Rezoning application for campground sent back to staff, not ready for public review



By Alison Taylor

A perceived failure to live up to council’s expectations for an affordable camping experience in Whistler could hinder Riverside Campground’s chances for rezoning.

That was the message from council Monday night as they sent the rezoning application for the campground’s expansion back to staff with serious reservations.

“I’m not sure that the rezoning application is viable,” said Mayor Ken Melamed.

In his research of the history of the Riverside campground, Melamed said: “I was shocked at how few promises were kept.”

Attempts to reach the developers before Pique Newsmagazine’s deadline were unsuccessful.

Riverside’s developers are hoping to build-out the site with modifications to their original plan. The new proposal includes an 18,000 square foot Scandinavian spa facility complete with outdoor whirlpools, thermal waterfalls and steam baths.

While the rezoning does not propose more campsites, it includes a wider range of options, such as more RV sites, drive up sites and Yurts, to meet industry trends.

Council took issue with several parts of the rezoning application.

Councillor Bob Lorriman questioned the previous development of the 14 guest cabins on the site. He said they were originally supposed to be a simple walled structure with no indoor plumbing or cooking facilities. How should staff react to the fact that this commitment was overstepped, he asked at Monday’s meeting.

The mayor also took issue with the cabins, which he called four-star accommodation.

“It’s like a fully serviced hotel room,” he explained.

And Councillor Nancy Wilhelm-Morden, who along with the mayor was on council in 1999 for the original approval of the campsite, said the rezoning confirms her suspicions that Riverside is morphing into something other than a campground. It was an issue she said she raised back at the initial rezoning because land in Whistler is too valuable for campground use.

The mayor echoed those comments.

“It’s already more expensive than any campsite I’ve ever been to,” he said after the meeting. “This was supposed to be a low-cost, family-oriented amenity.”

There were other inconsistencies between what was promised and what was delivered, said the mayor.

When asked why these issues weren’t raised in April when the application first came before council, the mayor said simply that they missed the bigger picture of Riverside’s history.

“I’ll take some responsibility for that.”

He also raised concerns about the energy footprint of the site, an issue previously raised by Councillor Gordon McKeever.

The development proposed in the rezoning should be energy neutral, said Melamed.

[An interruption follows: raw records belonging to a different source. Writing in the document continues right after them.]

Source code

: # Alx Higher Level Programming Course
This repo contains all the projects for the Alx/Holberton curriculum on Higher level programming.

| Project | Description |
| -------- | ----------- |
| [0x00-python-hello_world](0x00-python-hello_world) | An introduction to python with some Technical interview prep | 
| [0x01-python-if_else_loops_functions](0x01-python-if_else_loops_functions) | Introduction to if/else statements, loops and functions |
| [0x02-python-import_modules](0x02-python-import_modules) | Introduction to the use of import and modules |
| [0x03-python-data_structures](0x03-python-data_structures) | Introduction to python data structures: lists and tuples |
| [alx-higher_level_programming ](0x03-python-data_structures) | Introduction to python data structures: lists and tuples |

“We need to do things differently from now hence,” he added.

Staff had requested council approve moving the application to a public open house. That was rejected.

Wilhelm-Morden suggested council be upfront now about its position rather than asking for more information. It’s in nobody’s interest to continue processing the application in vain, she said.

“There are some very real showstoppers,” she added.

Among those concerns is the second egress to the site for fire safety requirements. That issue has yet to be officially resolved.

Lorriman, however, expressed his support for the concept. He said he thought it was a good amenity, but if the developers are going to make commitments, they must be followed up.

“I really do hope it does come back,” said Lorriman.